Hi all
I am working with data coming from two different platforms: HGU95Av2 and HGU133plus2. Ultimately I want to find differentially expressed genes.
I wanted to start from scratch using the CEL files but I want to find the best way to normalize them.
So far I'm:
1. Normalizing separately HGU95Av2 from HGU133plus2 using expresso
(bgcorrect.method="mas",normalize.method="quantiles", pmcorrect.method="mas",summary.method="medianpolish")
2. Match the probes across platforms using biomaRt, keep only those that match in both
3. Combine the data.
The boxplot I get is not awful but is not as pretty as I'd like it since you can see on the left side the samples from HGU95Av2 being at slightly lower intensity (link to boxplot here: https://drive.google.com/file/d/0BxzhXZ5eBptDMG03bWJXeE9sS2s/view?usp=sharing).

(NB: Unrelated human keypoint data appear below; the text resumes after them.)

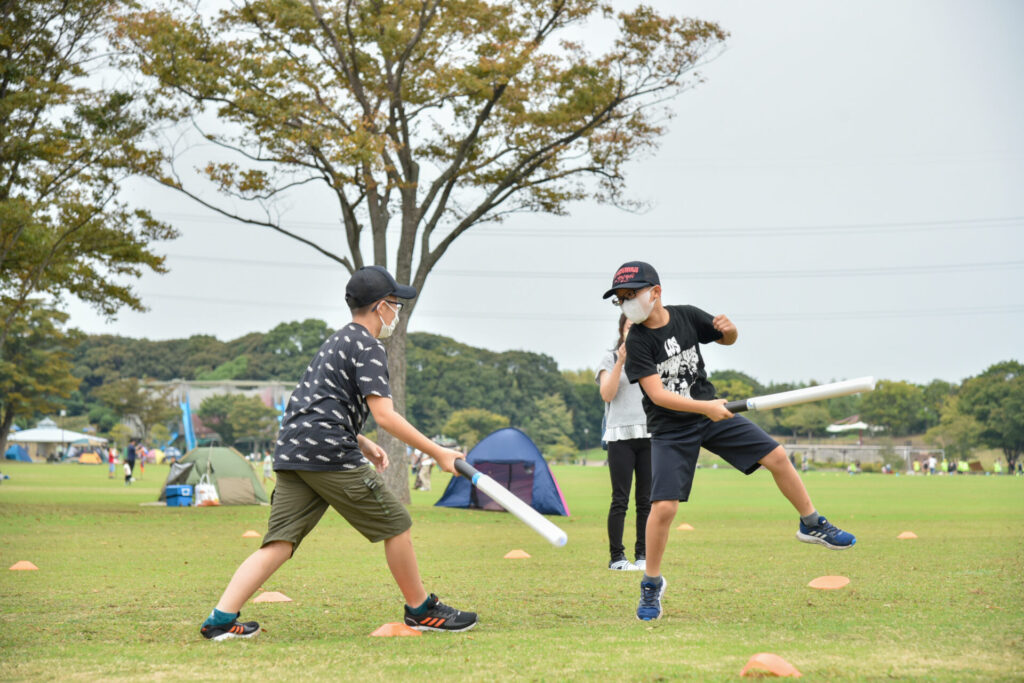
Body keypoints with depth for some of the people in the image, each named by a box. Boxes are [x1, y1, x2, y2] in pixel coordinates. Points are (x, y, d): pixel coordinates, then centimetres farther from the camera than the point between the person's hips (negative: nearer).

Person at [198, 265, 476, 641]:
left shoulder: (335, 342, 26)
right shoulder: (368, 347, -3)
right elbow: (384, 415, -13)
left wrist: (364, 446, 27)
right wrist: (437, 452, -11)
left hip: (290, 452, 9)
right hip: (329, 454, -9)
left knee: (280, 542, 1)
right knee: (395, 523, 4)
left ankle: (221, 618, -10)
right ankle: (420, 610, 14)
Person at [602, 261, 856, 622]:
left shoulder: (687, 316, -5)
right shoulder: (636, 342, -15)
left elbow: (727, 339, 12)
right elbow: (657, 394, -24)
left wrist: (728, 329, -13)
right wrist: (705, 407, -34)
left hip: (712, 415, 3)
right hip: (670, 430, -3)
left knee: (777, 456, -4)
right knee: (664, 506, -14)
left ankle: (811, 524, 17)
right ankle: (652, 583, 6)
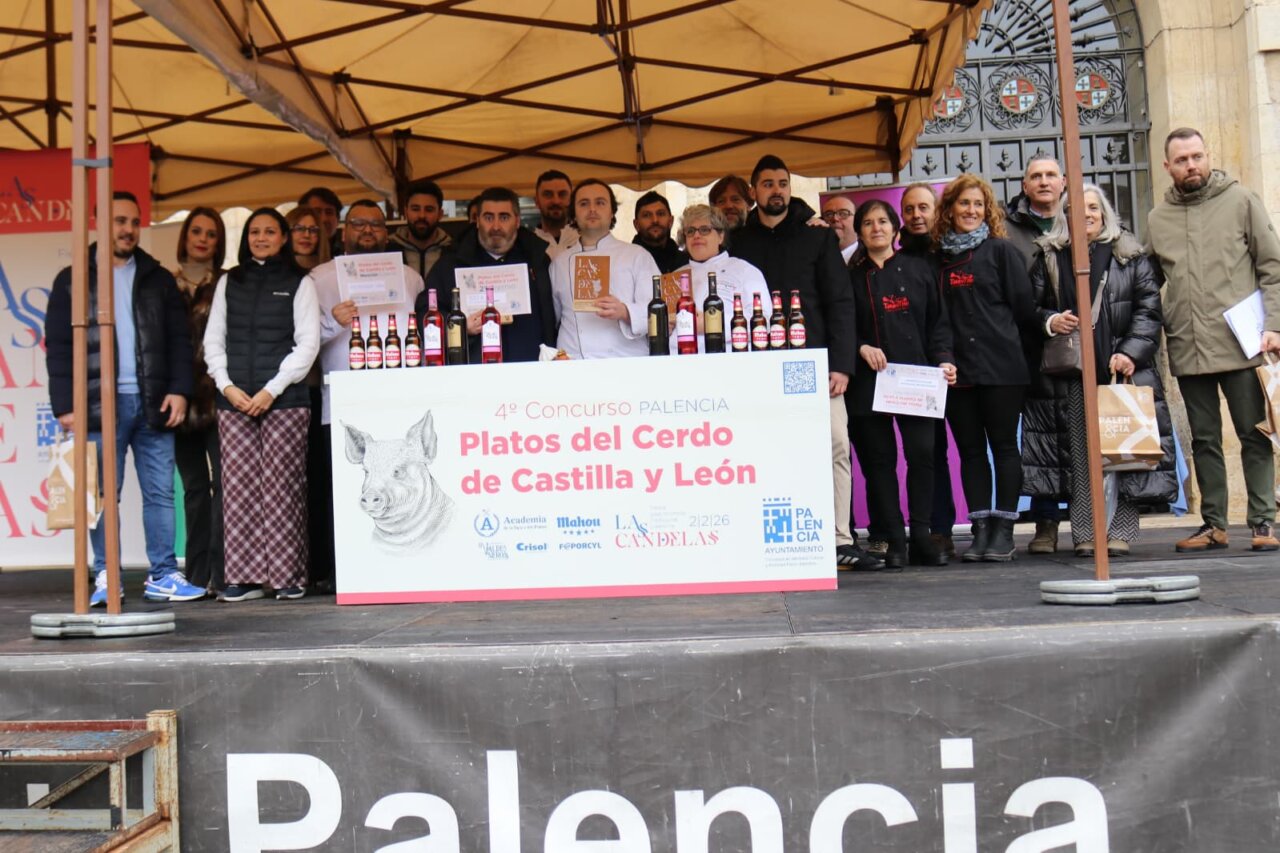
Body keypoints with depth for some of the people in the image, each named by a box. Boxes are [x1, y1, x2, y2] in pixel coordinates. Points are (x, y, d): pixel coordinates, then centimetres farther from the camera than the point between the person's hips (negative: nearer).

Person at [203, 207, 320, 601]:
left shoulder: (299, 283, 8)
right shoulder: (229, 282, 18)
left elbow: (308, 343, 0)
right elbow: (213, 339, 15)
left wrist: (271, 390, -8)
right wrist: (227, 385, -1)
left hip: (284, 400, -3)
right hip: (234, 400, 3)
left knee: (282, 488, -6)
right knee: (238, 488, -1)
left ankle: (288, 577, -1)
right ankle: (244, 577, 3)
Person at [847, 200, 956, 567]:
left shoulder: (918, 269, 14)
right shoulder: (851, 276, 10)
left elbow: (937, 322, 13)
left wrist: (943, 359, -1)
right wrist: (862, 348, -10)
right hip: (869, 381, -1)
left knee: (922, 453, -9)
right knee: (879, 460, -2)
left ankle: (921, 535, 2)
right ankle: (894, 541, 3)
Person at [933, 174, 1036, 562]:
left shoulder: (1001, 250, 2)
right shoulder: (939, 256, 11)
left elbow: (1023, 305, 0)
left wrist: (1008, 343, 2)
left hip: (1000, 367, -3)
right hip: (956, 369, 4)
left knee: (1004, 446, 1)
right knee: (970, 450, 6)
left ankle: (1004, 530, 6)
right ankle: (980, 529, 11)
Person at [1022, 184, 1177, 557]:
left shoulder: (1129, 256, 8)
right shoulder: (1049, 257, 10)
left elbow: (1149, 308, 3)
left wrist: (1131, 351, -9)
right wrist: (1049, 321, -10)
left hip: (1121, 368, 0)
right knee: (1078, 453, -1)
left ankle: (1120, 532, 5)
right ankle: (1085, 534, 4)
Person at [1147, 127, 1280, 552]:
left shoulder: (1241, 201, 3)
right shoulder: (1157, 219, 11)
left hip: (1240, 343, -3)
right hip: (1187, 349, 3)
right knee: (1204, 440, 9)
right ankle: (1213, 523, 16)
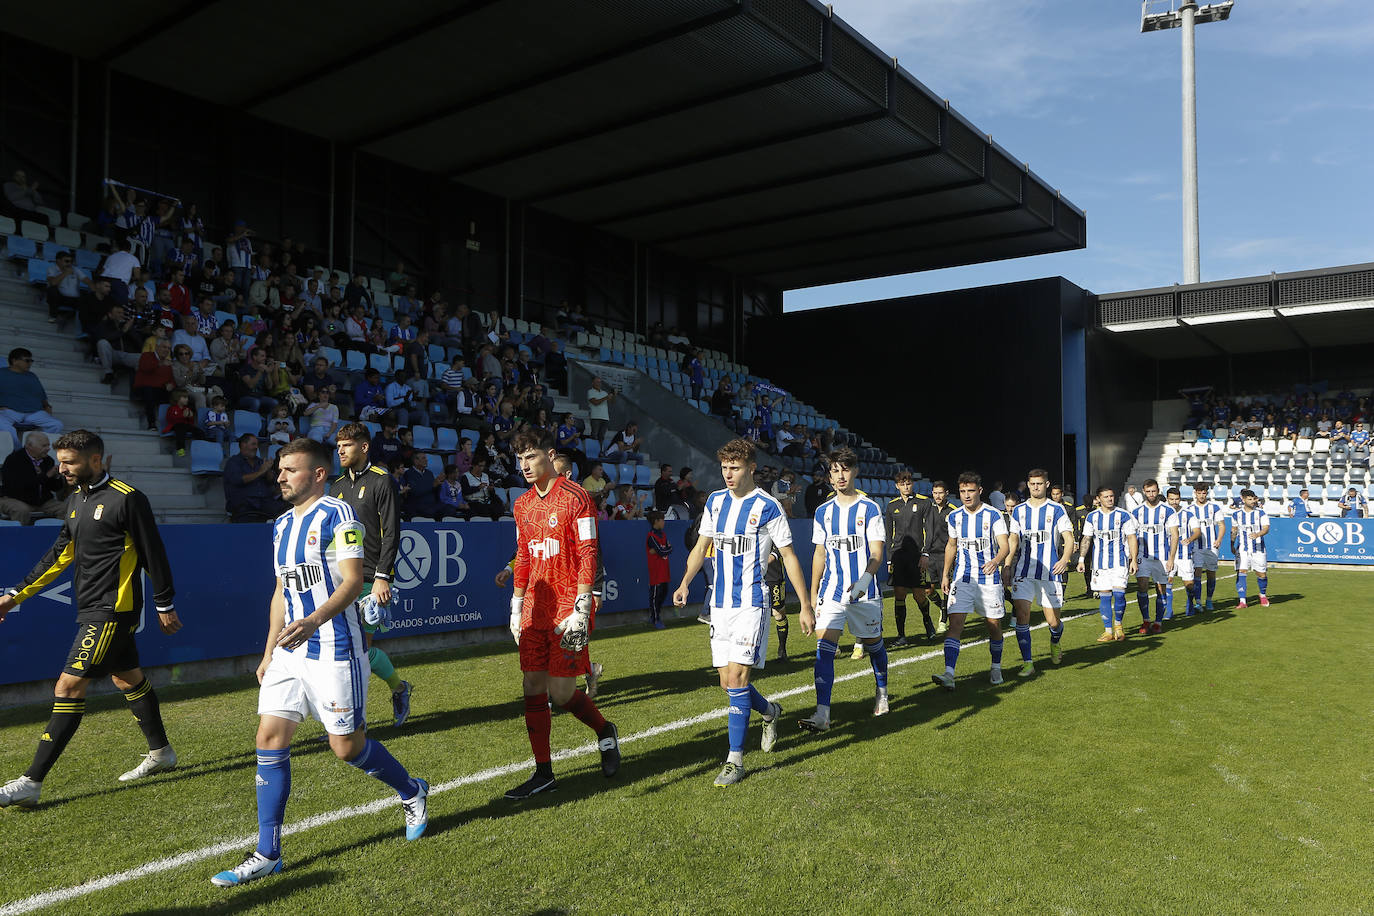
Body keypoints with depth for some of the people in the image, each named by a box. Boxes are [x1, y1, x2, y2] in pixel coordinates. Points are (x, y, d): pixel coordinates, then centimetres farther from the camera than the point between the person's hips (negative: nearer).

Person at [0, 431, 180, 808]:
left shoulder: (127, 498, -14)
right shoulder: (76, 501, 12)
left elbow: (154, 553, -10)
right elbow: (59, 555, 21)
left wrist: (165, 605, -6)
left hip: (112, 611, -9)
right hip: (92, 609, 9)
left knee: (69, 687, -10)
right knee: (129, 679, 17)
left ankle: (31, 782, -7)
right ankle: (160, 753, 31)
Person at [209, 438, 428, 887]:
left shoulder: (337, 514, -10)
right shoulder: (282, 525, 15)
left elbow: (353, 581, -19)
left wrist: (313, 620, -34)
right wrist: (269, 653, 20)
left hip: (335, 648, -8)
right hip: (290, 650, 8)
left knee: (347, 746, 0)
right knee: (270, 738, 1)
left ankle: (413, 792, 27)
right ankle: (267, 854, 10)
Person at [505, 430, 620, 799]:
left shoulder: (575, 498, -9)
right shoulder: (523, 504, 13)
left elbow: (588, 557, -12)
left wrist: (581, 611, -16)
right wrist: (516, 607, 16)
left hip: (567, 608, -6)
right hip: (535, 608, 7)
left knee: (561, 692, -5)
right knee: (533, 688, 4)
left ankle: (605, 731, 23)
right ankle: (543, 772, 14)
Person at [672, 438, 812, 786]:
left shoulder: (767, 507, -7)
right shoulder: (715, 501, 9)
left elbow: (789, 557, -2)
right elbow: (701, 547, 16)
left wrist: (806, 605, -2)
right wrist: (684, 583, 1)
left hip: (751, 604, -6)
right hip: (719, 604, 6)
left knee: (736, 679, -12)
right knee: (727, 682, 8)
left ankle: (735, 761, -2)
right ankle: (770, 712, 38)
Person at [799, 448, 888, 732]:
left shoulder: (870, 509, -4)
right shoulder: (823, 512, 8)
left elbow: (877, 554, -10)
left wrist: (862, 583, -28)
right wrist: (813, 595, 13)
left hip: (865, 593, -2)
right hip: (831, 592, 2)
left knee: (873, 644, 12)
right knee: (824, 647, -11)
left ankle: (882, 693, 40)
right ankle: (822, 714, -13)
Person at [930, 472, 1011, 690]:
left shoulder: (993, 515, -7)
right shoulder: (954, 517, 5)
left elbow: (1005, 546, -15)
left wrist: (996, 561, -36)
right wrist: (945, 574, 16)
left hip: (989, 578, -2)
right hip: (962, 578, 2)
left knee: (994, 625, 8)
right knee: (955, 623, -11)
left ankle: (996, 668, 30)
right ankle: (949, 674, -19)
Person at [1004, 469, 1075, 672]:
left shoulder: (1056, 510, 0)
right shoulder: (1019, 510, 10)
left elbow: (1069, 538, -6)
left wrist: (1064, 559, -25)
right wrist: (1007, 566, 3)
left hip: (1050, 572, -2)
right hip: (1023, 572, 2)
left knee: (1053, 621, 4)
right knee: (1022, 615, -12)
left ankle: (1055, 643, 39)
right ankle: (1027, 662, -5)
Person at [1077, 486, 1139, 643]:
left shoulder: (1123, 515, -1)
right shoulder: (1092, 517, 6)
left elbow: (1131, 538, 1)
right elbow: (1086, 539, 11)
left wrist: (1133, 560, -5)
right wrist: (1082, 559, 5)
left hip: (1119, 561, -2)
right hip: (1100, 562, 2)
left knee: (1119, 593, -13)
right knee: (1104, 595, 2)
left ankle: (1118, 624, 11)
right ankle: (1108, 631, 10)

What would you guys suggest?
I forgot that
limma
has a bunch of normalization options. I ended up usingnormalizaBetweenArrays(x, "quantile")
Thanks :)
Yes, Quantile normalization is best when you intersect datasets from different platform/experiments
However, the limma manual says that it should be non-normalized data...so would it be correct to just use
bg.correct()
and extract those values for the normalization with limma?